In his application, O’Sullivan said it was interesting to contrast these cases with ones the PCLU was working on.

“Its focus now seems to have shifted to prosecuting people that will or are able to expose high-level corruption,” he said.

‘Sies Torie!’

When asked why this unit was investigating cases like fraud, NPA spokesperson Luvuyo Mfaku said the PCLU’s mandate was clear: It could investigate any matter the National Director of Public Prosecutions referred to it.

“It is at the NDPP’s discretion to refer matters to the PCLU. He can ask them to look at any high profile case,” Mfaku said.

“The rogue unit is a case that falls under the security of the state, and the case against Gordhan now is parallel to that matter.
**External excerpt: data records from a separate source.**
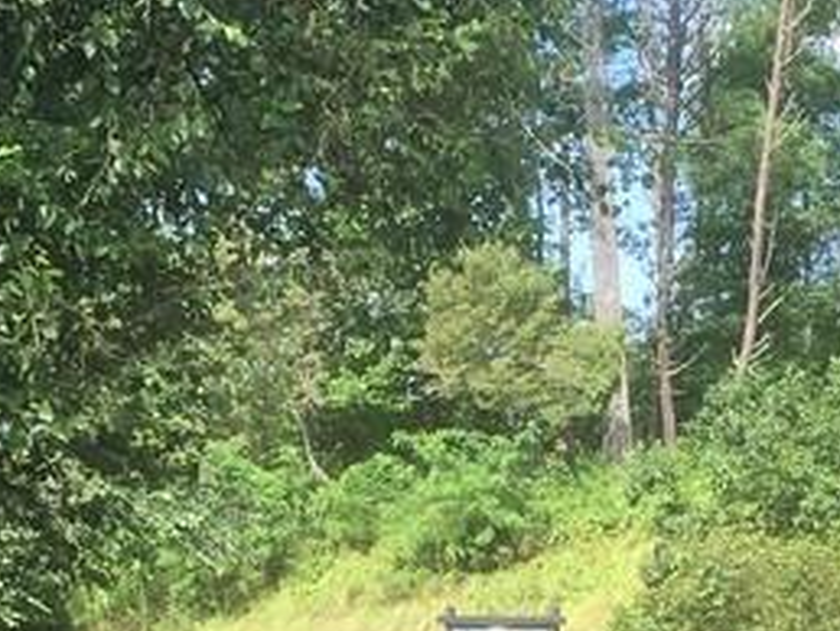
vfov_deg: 12.6
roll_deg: -0.5
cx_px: 625
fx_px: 2793
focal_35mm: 115
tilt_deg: -3.4
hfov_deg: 17.0
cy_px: 777
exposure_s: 1/499
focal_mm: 4.15
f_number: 2.2
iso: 25
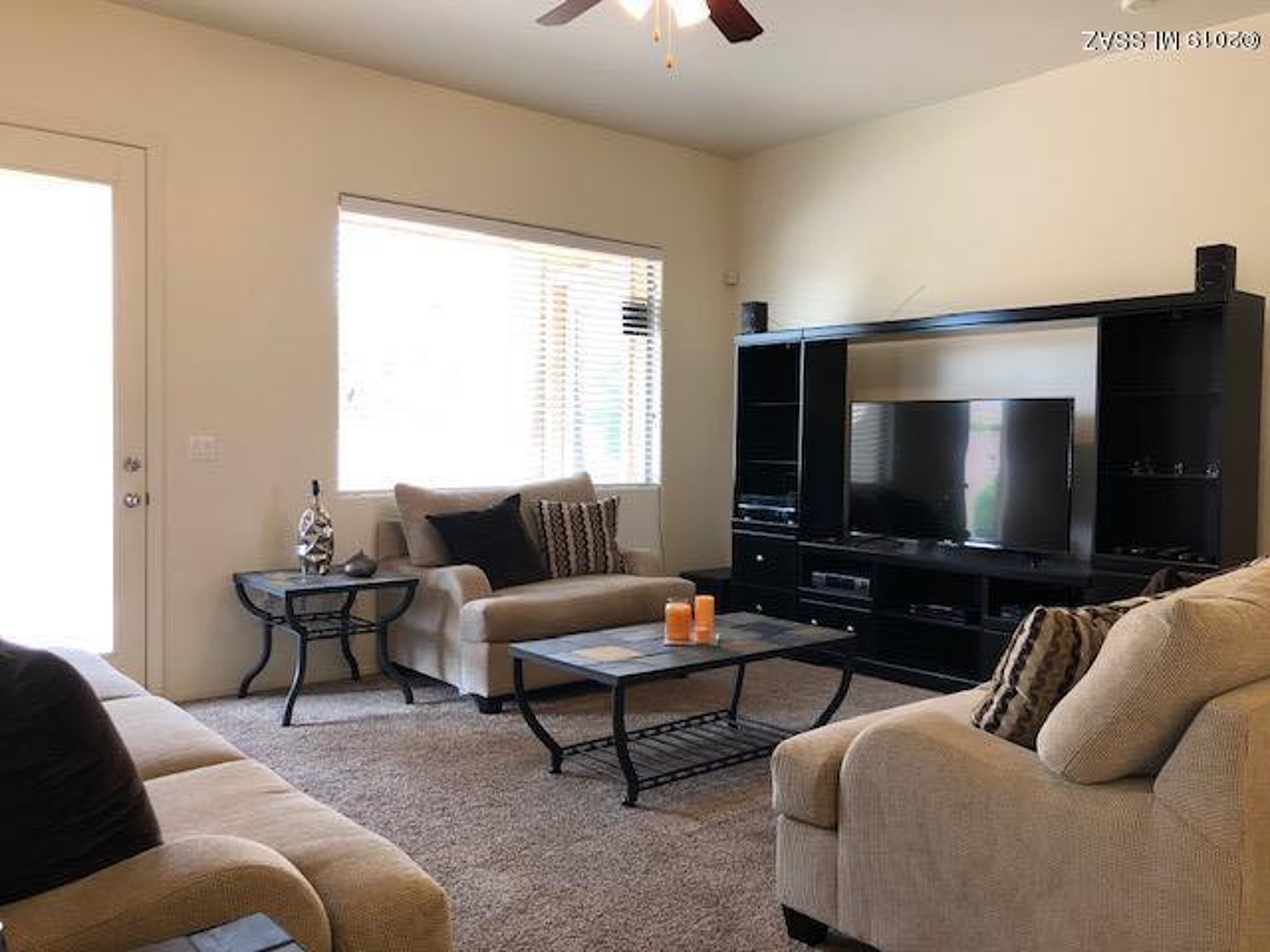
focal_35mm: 28
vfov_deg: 49.7
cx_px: 635
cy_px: 476
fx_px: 1027
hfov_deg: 63.4
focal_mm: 3.99
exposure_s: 1/17
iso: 40
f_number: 1.8
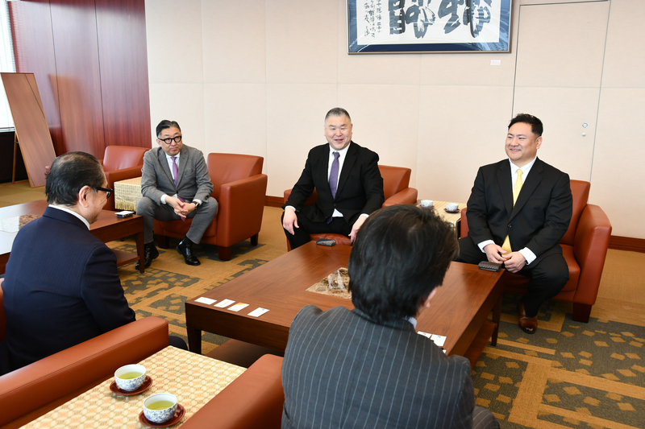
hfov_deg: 61.9
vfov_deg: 43.6
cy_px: 214
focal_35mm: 30
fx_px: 537
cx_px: 322
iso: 640
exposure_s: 1/80
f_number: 6.3
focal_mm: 20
Anyway, who says what cases a prosecutor is supposed to prosecute or not? A prosecutor can prosecute anything.”

In a post on his Facebook page on Tuesday, award-winning investigative journalist and author Jacques Pauw criticised the PCLU’s role in the prosecution of Gordhan. Pauw was especially critical of Pretorius’s involvement in the matter.

Pauw highlighted the “once brilliant” Pretorius’s earlier role in the successful prosecution of apartheid-era state operatives Eugene de Kock and Ferdi Barnard.

“I am dumbfounded that (Pretorius) is part of the NPA cabal that have decided to charge Pravin Gordhan and other SARS officials. Sies Torie! Instead of being remembered as a brave prosecutor you will now go down in the history books as the once brilliant prosecutor that licked the feet of the disgraced emperor,” Pauw wrote.